◆ **WORK INSTRUCTIONS**
Among the lines of data below, reproduce only those from the one with "This is the" through the one with "We wish to acknowledge, however, that", exactly as they stand, both ends included.

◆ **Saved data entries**
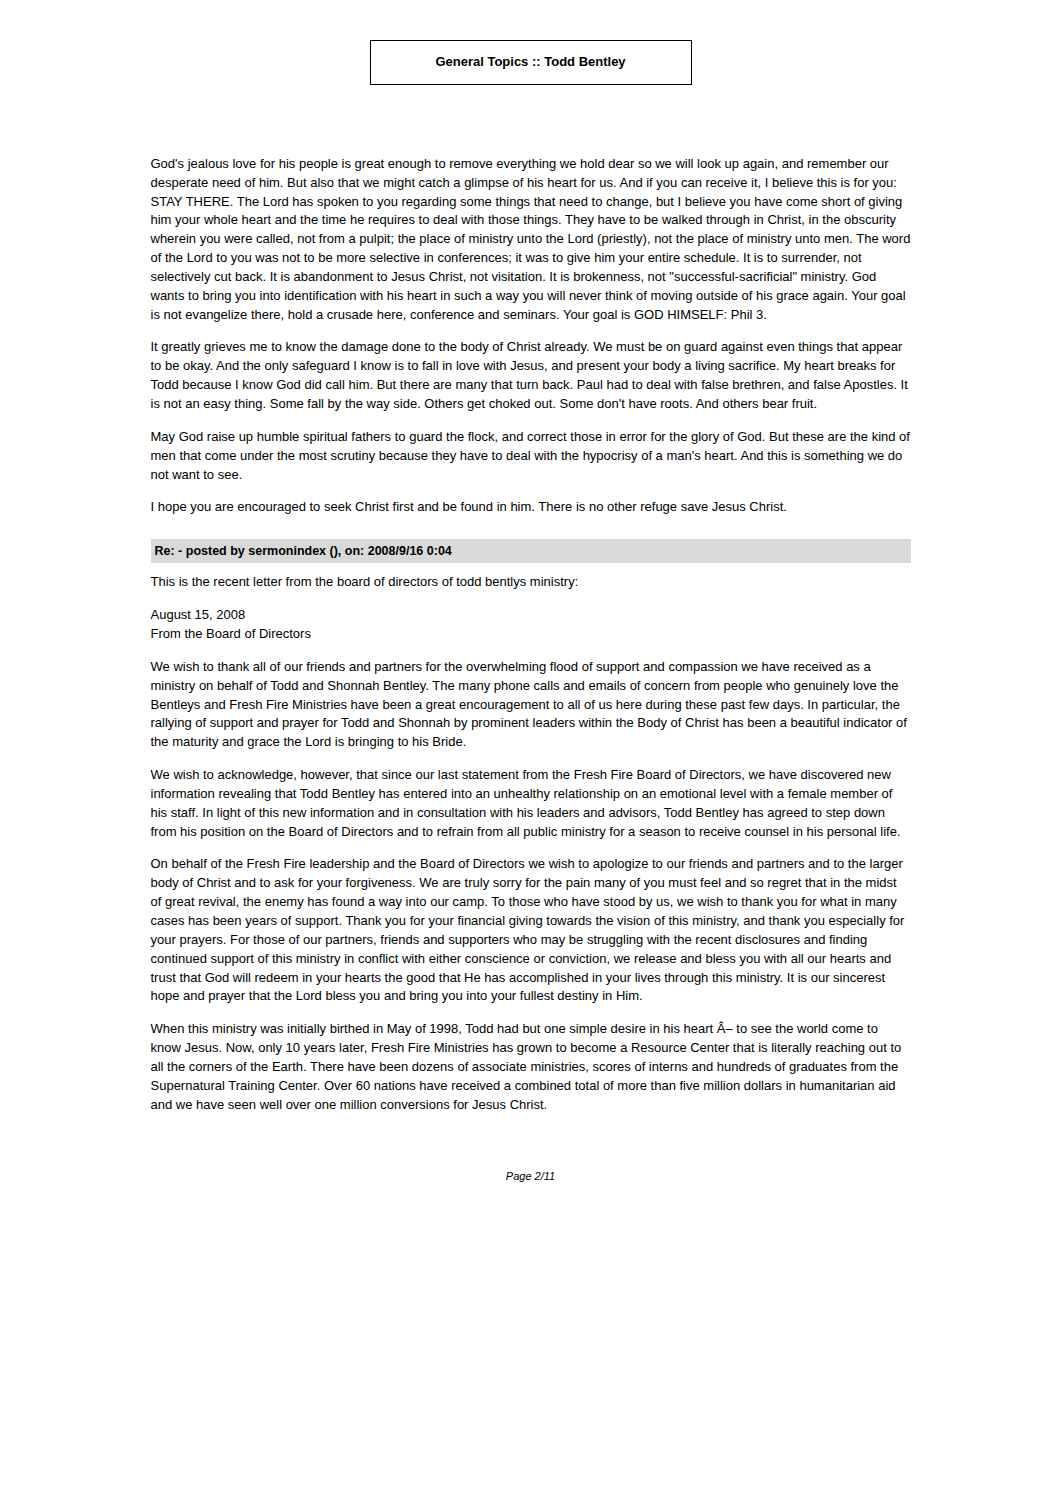General Topics :: Todd Bentley
God's jealous love for his people is great enough to remove everything we hold dear so we will look up again, and remember our desperate need of him. But also that we might catch a glimpse of his heart for us. And if you can receive it, I believe this is for you: STAY THERE. The Lord has spoken to you regarding some things that need to change, but I believe you have come short of giving him your whole heart and the time he requires to deal with those things. They have to be walked through in Christ, in the obscurity wherein you were called, not from a pulpit; the place of ministry unto the Lord (priestly), not the place of ministry unto men. The word of the Lord to you was not to be more selective in conferences; it was to give him your entire schedule. It is to surrender, not selectively cut back. It is abandonment to Jesus Christ, not visitation. It is brokenness, not "successful-sacrificial" ministry. God wants to bring you into identification with his heart in such a way you will never think of moving outside of his grace again. Your goal is not evangelize there, hold a crusade here, conference and seminars. Your goal is GOD HIMSELF: Phil 3.
It greatly grieves me to know the damage done to the body of Christ already. We must be on guard against even things that appear to be okay. And the only safeguard I know is to fall in love with Jesus, and present your body a living sacrifice. My heart breaks for Todd because I know God did call him. But there are many that turn back. Paul had to deal with false brethren, and false Apostles. It is not an easy thing. Some fall by the way side. Others get choked out. Some don't have roots. And others bear fruit.
May God raise up humble spiritual fathers to guard the flock, and correct those in error for the glory of God. But these are the kind of men that come under the most scrutiny because they have to deal with the hypocrisy of a man's heart. And this is something we do not want to see.
I hope you are encouraged to seek Christ first and be found in him. There is no other refuge save Jesus Christ.
Re: - posted by sermonindex (), on: 2008/9/16 0:04
This is the recent letter from the board of directors of todd bentlys ministry:
August 15, 2008
From the Board of Directors
We wish to thank all of our friends and partners for the overwhelming flood of support and compassion we have received as a ministry on behalf of Todd and Shonnah Bentley. The many phone calls and emails of concern from people who genuinely love the Bentleys and Fresh Fire Ministries have been a great encouragement to all of us here during these past few days. In particular, the rallying of support and prayer for Todd and Shonnah by prominent leaders within the Body of Christ has been a beautiful indicator of the maturity and grace the Lord is bringing to his Bride.
We wish to acknowledge, however, that since our last statement from the Fresh Fire Board of Directors, we have discovered new information revealing that Todd Bentley has entered into an unhealthy relationship on an emotional level with a female member of his staff. In light of this new information and in consultation with his leaders and advisors, Todd Bentley has agreed to step down from his position on the Board of Directors and to refrain from all public ministry for a season to receive counsel in his personal life.
On behalf of the Fresh Fire leadership and the Board of Directors we wish to apologize to our friends and partners and to the larger body of Christ and to ask for your forgiveness. We are truly sorry for the pain many of you must feel and so regret that in the midst of great revival, the enemy has found a way into our camp. To those who have stood by us, we wish to thank you for what in many cases has been years of support. Thank you for your financial giving towards the vision of this ministry, and thank you especially for your prayers. For those of our partners, friends and supporters who may be struggling with the recent disclosures and finding continued support of this ministry in conflict with either conscience or conviction, we release and bless you with all our hearts and trust that God will redeem in your hearts the good that He has accomplished in your lives through this ministry. It is our sincerest hope and prayer that the Lord bless you and bring you into your fullest destiny in Him.
When this ministry was initially birthed in May of 1998, Todd had but one simple desire in his heart Â– to see the world come to know Jesus. Now, only 10 years later, Fresh Fire Ministries has grown to become a Resource Center that is literally reaching out to all the corners of the Earth. There have been dozens of associate ministries, scores of interns and hundreds of graduates from the Supernatural Training Center. Over 60 nations have received a combined total of more than five million dollars in humanitarian aid and we have seen well over one million conversions for Jesus Christ.
Page 2/11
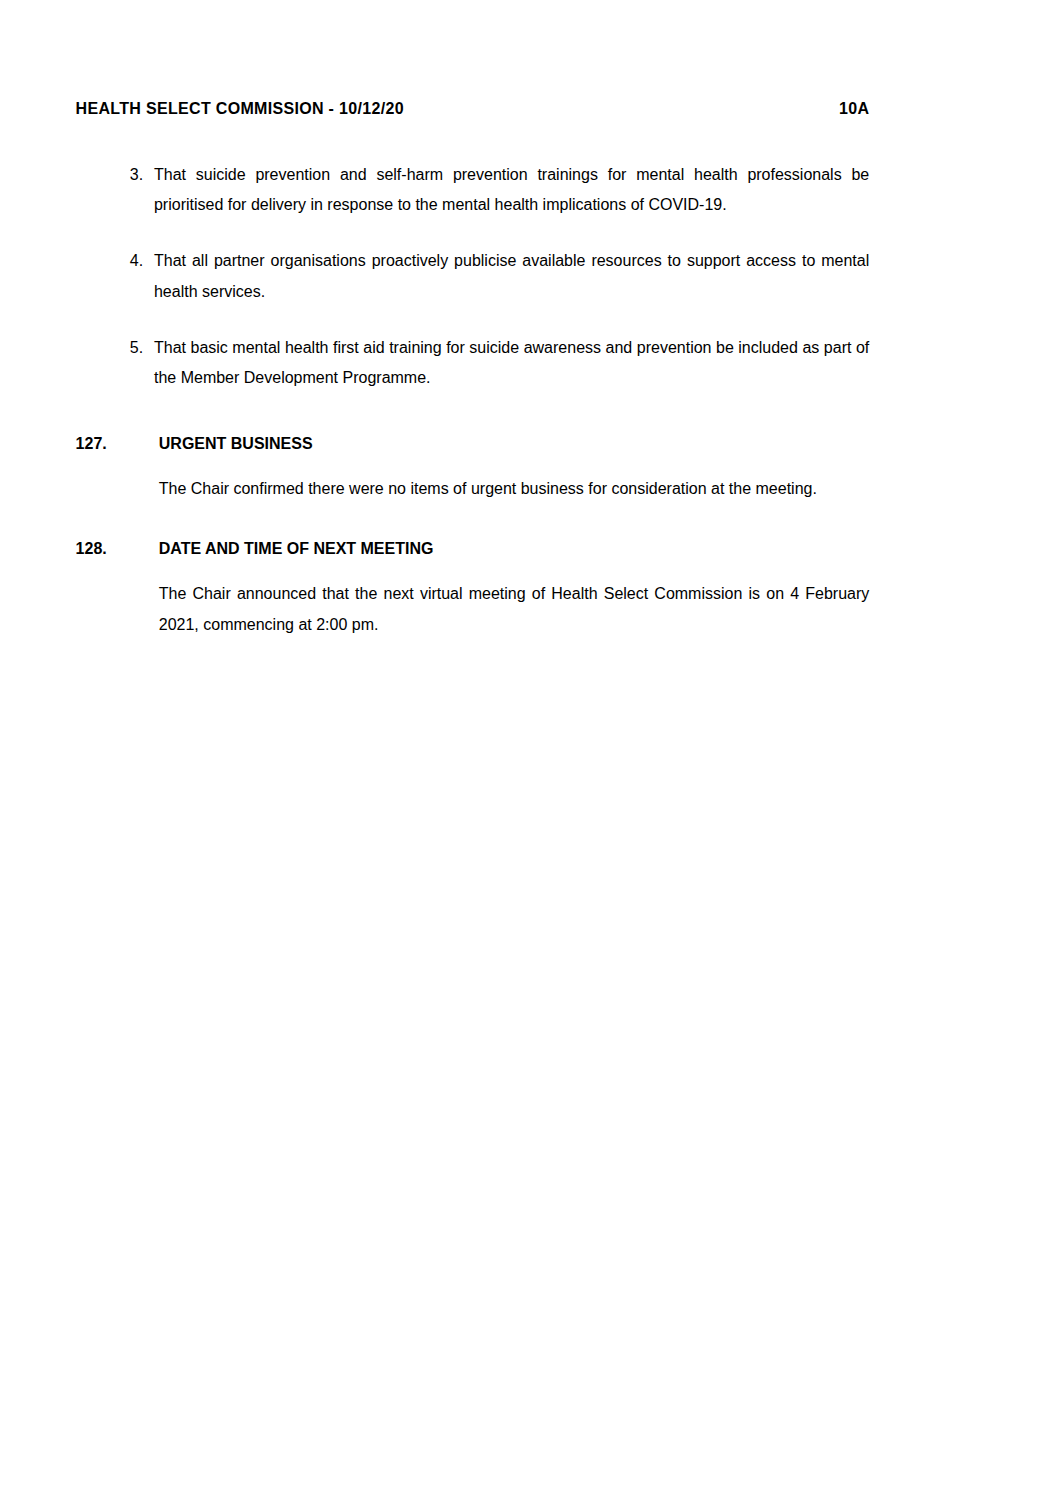HEALTH SELECT COMMISSION - 10/12/20 10A
That suicide prevention and self-harm prevention trainings for mental health professionals be prioritised for delivery in response to the mental health implications of COVID-19.
That all partner organisations proactively publicise available resources to support access to mental health services.
That basic mental health first aid training for suicide awareness and prevention be included as part of the Member Development Programme.
127. Urgent Business
The Chair confirmed there were no items of urgent business for consideration at the meeting.
128. Date and Time of Next Meeting
The Chair announced that the next virtual meeting of Health Select Commission is on 4 February 2021, commencing at 2:00 pm.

◆ **RESPONSE TO THIS TASK**
This is the recent letter from the board of directors of todd bentlys ministry:
August 15, 2008
From the Board of Directors
We wish to thank all of our friends and partners for the overwhelming flood of support and compassion we have received as a ministry on behalf of Todd and Shonnah Bentley. The many phone calls and emails of concern from people who genuinely love the Bentleys and Fresh Fire Ministries have been a great encouragement to all of us here during these past few days. In particular, the rallying of support and prayer for Todd and Shonnah by prominent leaders within the Body of Christ has been a beautiful indicator of the maturity and grace the Lord is bringing to his Bride.
We wish to acknowledge, however, that since our last statement from the Fresh Fire Board of Directors, we have discovered new information revealing that Todd Bentley has entered into an unhealthy relationship on an emotional level with a female member of his staff. In light of this new information and in consultation with his leaders and advisors, Todd Bentley has agreed to step down from his position on the Board of Directors and to refrain from all public ministry for a season to receive counsel in his personal life.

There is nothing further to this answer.